Kettle, again

This is an addendum to my previous post on the subject, and I will simply quote from three different Ars articles from the past three months. The first is on Australia’s Great Firewall and Google’s reaction to the same-

One day after Google announced its decision to stop censoring its search results in China, the Australian government released the results of a public consultation on its own Internet censorship proposal. Predictably, Google has some objections … including its oblique comment that Australia’s mandatory filtering scheme could “confer legitimacy upon filtering by other Governments.”

“Australia is rightly regarded as a liberal democracy that balances individual liberty with social responsibility,” continues the Google filing. “The Governments of many other countries may justify, by reference to Australia, their use of filtering, their lack of disclosure about what is being filtered, and their political direction of agencies administering filtering.”

Google is unlikely to come right out and compare Australia to China, but the implication is obvious—and has been made explicit by other groups. Reporters Without Borders said recently that Australia would “be joining an Internet censors’ club that includes such countries as China, Iran, and Saudi Arabia.”

The second relates to the company handing over the data to some of the countries. The article’s conclusion-

It’s likely that, once government regulators begin digging in, the most interesting thing they’ll find is just how mundane most of our lives really are. Still, the fact that it’s out there in the hands of Google—and now certain governments—is unsettling for many Internet users. We have no doubt that there will be more uproar over this issue in the months to come, especially if someone comes forward about exactly what kind of personal tidbits were found in Google’s archives.

And the most outrageous of them all is the EU’s plan to monitor and record all internet searches in order to “protect the children.”-

The European Parliament’s website urging its members to sign Declaration 29 seems well-meaning enough, with a frightened-looking child and a plea to end sexual harassment, child porn, and pedophilia.
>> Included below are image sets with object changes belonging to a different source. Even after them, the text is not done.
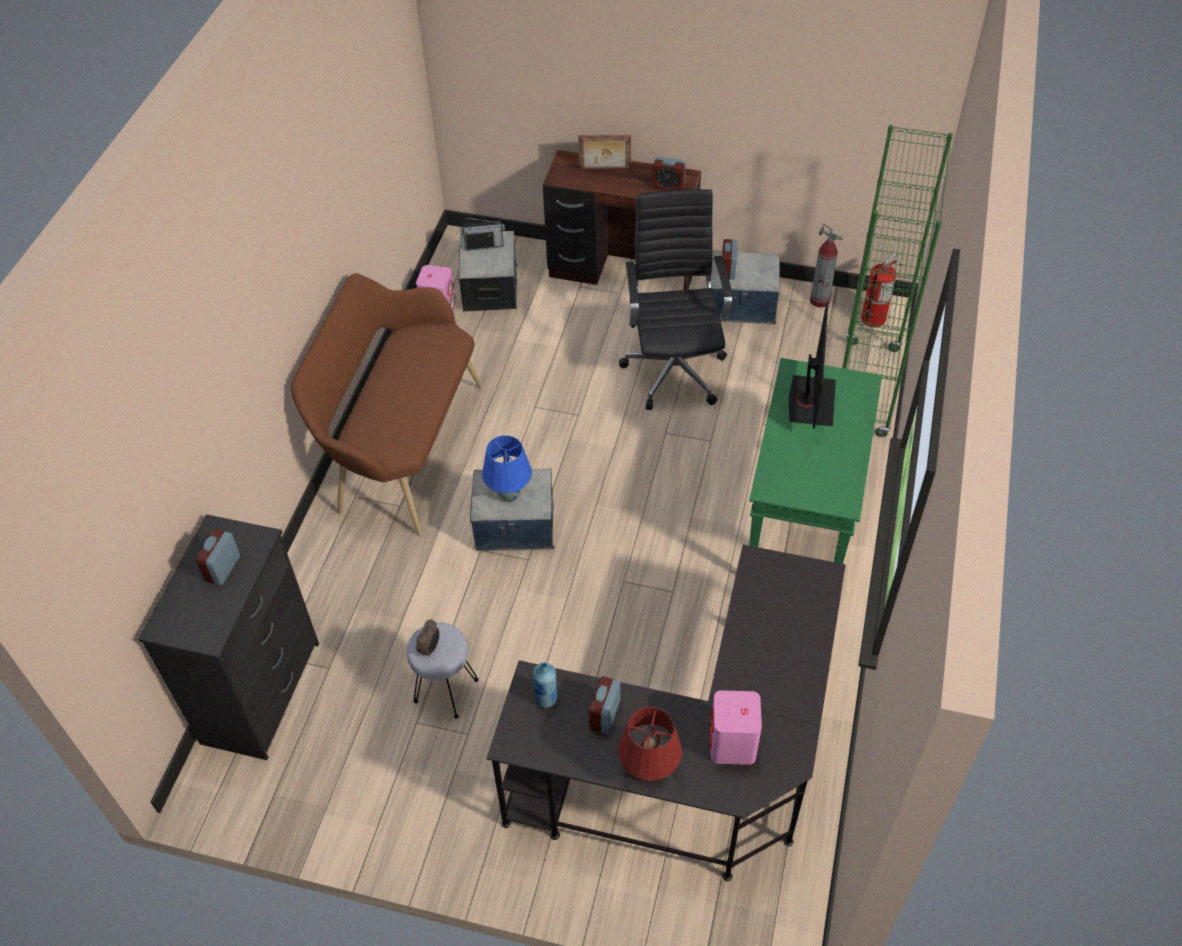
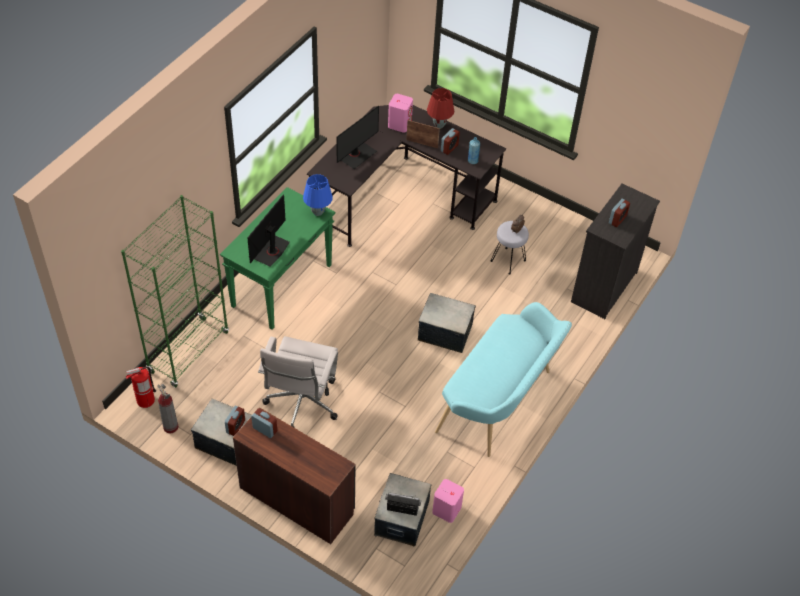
camera: 165 degrees left, 0 degrees up
brown bench [291,273,483,536] -> turquoise bench [435,302,572,457]
blue table lamp [482,435,532,502] -> blue table lamp moved to [303,174,333,216]
picture frame [578,135,631,170] -> picture frame moved to [406,120,440,148]
black office chair [619,189,732,410] -> white office chair [258,336,338,428]
none -> monitor [336,105,379,169]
However, privacy advocates are concerned over a semi-hidden rider on the declaration that allows EU member states to retain data from search engines, essentially eliminating any privacy EU citizens previously had when surfing the Web.


[P]arliament member, Cecilia Wikström, wrote an open letter to her fellow parliament members saying that she made a mistake in signing the declaration. “The Written Declaration is supposed to be about an early-warning system for the protection of children. Long-term storage of citizens’ data has clearly nothing to do with ‘early warning’ for any purpose,” Wikström wrote. “[I]t seems very likely that MEPs signed the Written Declaration unaware of this aspect of the text, just like I did… The declaration is likely to get all the signature[s] it needs and therefore I urge those of you who may have signed it by mistake to withdraw your signature.”

Love the comments-

Child porn. The universal excuse for Big Brother fascism.

We would almost be better off to legalize the filth, than suffer the much broader reaching consequences of having its emotional impact used to undercut all sane policy.


The constitution is on hold for those evil child molesters and terrorists. And if you don’t support these laws you must be one so you need to be watched. /s unfortunately there is no shortage of people that beleve freedom is dangerous and normal people should not have it.